We had initially intended to also synthesize the available evidence on the prognostic value of EFV in the form of a meta-analysis. Unfortunately, due to the wide variability in the study designs and in the statistical methods associated with EFV evaluation – in particular the various EFV increments used − calculation of pooled ORs or HRs was not possible. The results of our analysis indicate a need to standardize the quantitative evaluation of EFV. In CAC scoring, standardized quantitative categories (0, 1 − 100, 101 − 400, 401 − 1000 and >1000) have been established and are used in all pertinent studies with minor variations. Similarly, it would be beneficial to establish standardized quantitative categories for EFV, which would allow direct comparison of prognostic metrics between studies, synthesis of their results and provide guidance in the interpretation of quantitative EFV measurements in clinical routine. The study by Greif and colleagues [15] measured fat both inside and outside the pericardium (epicardial plus pericardial fat according to the definitions by Choi [28]) and demonstrated that increasing the binary cutoff for EFV beyond 200 mL did not significantly improve prognostic value. Thus, based on the available evidence, cutoffs of 125 mL for epicardial fat and 200 mL for epicardial plus pericardial fat appear most appropriate for prognostic risk stratification, if binary cutoffs are used. Thus far, only one relatively small study [18] has demonstrated that indexing EFV to body surface area (68 mL/m2) improves its prognostic value; this should be confirmed in larger cohorts.

In most studies included in our analysis, there was a substantial overlap in EFV values between patients who did and did not develop events during follow-up. Accordingly, EFV alone should never be used to determine the appropriate management of an individual patient. However, in combination with established clinical risk factors and CAC score, EFV quantification can provide patients and their health-care providers with a more accurate risk estimate than would otherwise be possible.
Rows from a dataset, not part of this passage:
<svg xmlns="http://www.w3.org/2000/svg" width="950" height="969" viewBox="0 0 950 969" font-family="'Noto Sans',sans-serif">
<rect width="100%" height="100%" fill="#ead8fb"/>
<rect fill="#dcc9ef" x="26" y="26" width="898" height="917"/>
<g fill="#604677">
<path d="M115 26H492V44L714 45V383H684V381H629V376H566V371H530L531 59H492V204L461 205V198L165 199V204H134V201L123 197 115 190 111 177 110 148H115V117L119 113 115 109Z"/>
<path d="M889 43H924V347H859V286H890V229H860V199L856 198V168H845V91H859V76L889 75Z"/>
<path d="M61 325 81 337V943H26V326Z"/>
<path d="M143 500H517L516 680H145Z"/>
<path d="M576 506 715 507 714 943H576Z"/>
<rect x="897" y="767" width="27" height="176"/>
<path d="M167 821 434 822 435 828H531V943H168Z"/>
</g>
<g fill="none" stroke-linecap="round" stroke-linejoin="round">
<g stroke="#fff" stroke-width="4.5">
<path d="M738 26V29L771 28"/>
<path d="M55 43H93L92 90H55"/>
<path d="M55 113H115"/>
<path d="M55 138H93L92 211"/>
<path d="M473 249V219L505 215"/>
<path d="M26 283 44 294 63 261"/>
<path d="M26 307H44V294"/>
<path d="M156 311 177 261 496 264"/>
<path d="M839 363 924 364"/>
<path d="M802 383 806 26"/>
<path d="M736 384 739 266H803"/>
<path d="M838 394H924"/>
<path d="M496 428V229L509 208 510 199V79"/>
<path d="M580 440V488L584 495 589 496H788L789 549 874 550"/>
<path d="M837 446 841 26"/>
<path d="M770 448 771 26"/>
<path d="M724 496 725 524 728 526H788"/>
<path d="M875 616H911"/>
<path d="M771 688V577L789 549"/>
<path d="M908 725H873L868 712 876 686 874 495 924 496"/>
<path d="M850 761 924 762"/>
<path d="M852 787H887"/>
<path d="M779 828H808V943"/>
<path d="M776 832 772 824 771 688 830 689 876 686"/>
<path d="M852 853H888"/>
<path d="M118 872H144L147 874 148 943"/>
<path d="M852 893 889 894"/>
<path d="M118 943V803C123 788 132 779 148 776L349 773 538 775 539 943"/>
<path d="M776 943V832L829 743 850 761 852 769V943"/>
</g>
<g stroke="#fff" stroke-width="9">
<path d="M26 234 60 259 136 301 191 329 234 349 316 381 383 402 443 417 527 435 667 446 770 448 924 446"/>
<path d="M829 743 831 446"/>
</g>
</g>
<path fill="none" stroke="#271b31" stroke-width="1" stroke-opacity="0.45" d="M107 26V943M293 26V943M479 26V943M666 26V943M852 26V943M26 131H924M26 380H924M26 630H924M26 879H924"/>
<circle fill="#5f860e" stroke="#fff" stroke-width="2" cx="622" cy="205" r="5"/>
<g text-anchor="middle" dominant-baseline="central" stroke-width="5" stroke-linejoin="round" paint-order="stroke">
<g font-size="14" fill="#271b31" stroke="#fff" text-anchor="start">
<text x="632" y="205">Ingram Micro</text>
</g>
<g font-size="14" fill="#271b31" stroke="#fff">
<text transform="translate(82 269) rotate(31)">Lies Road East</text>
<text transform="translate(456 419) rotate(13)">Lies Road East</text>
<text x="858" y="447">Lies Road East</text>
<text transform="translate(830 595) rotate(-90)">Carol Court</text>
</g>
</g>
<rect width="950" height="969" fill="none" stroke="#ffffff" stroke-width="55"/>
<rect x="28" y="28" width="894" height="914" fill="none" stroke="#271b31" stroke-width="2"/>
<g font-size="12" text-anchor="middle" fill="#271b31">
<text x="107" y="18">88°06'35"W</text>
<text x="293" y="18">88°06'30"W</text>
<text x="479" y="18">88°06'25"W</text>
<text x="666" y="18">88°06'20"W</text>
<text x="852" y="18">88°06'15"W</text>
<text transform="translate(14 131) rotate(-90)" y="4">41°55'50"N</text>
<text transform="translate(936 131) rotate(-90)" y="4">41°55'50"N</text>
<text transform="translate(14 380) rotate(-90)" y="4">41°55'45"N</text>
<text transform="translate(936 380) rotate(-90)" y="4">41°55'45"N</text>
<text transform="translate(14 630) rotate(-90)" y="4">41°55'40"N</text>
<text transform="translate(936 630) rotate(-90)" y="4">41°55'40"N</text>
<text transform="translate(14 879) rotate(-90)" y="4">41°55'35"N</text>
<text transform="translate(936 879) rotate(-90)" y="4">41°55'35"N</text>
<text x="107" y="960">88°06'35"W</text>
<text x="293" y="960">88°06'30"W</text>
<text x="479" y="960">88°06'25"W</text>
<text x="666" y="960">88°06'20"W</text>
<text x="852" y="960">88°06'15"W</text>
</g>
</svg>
A substantial number of studies did not describe who determined outcomes (presence of an endpoint committee) or whether outcome assessment was performed blinded to EFV measurements and vice versa. This is remarkable considering that the derivation of endpoint is a crucial step in the data evaluation.

The results of our study should be viewed in light of the study design and its limitations. One limitation is that we did not assess whether EFV quantification provides incremental value over findings on contrast-enhanced coronary CT angiography. Considering the high prognostic value of CT angiography incremental to CAC scoring [29], the quantification of EFV may not offer any additional benefit if CT angiography is performed. CT angiography is an appropriate diagnostic test in selected stable but symptomatic patients [30]. EFV quantification as an ‘add-on’ to CAC scoring may be of particular benefit in the asymptomatic patients for whom coronary CT angiography is not recommended. As a general limitation of systematic reviews, the validity of our findings depends on the quality of the included studies. As discussed above, the available data did not lend itself to a meta-analysis due to variability in the study designs and statistical methods used. Individual patient outcome data could not be derived from the published data, which could have provided more insights and allowed for subgroup analyses for specific subgroups of patients.

Despite these limitations, the available evidence suggests that EFV quantification is a significant predictor of clinical outcomes and provides incremental prognostic value over traditional cardiovascular risk factors and CAC scoring.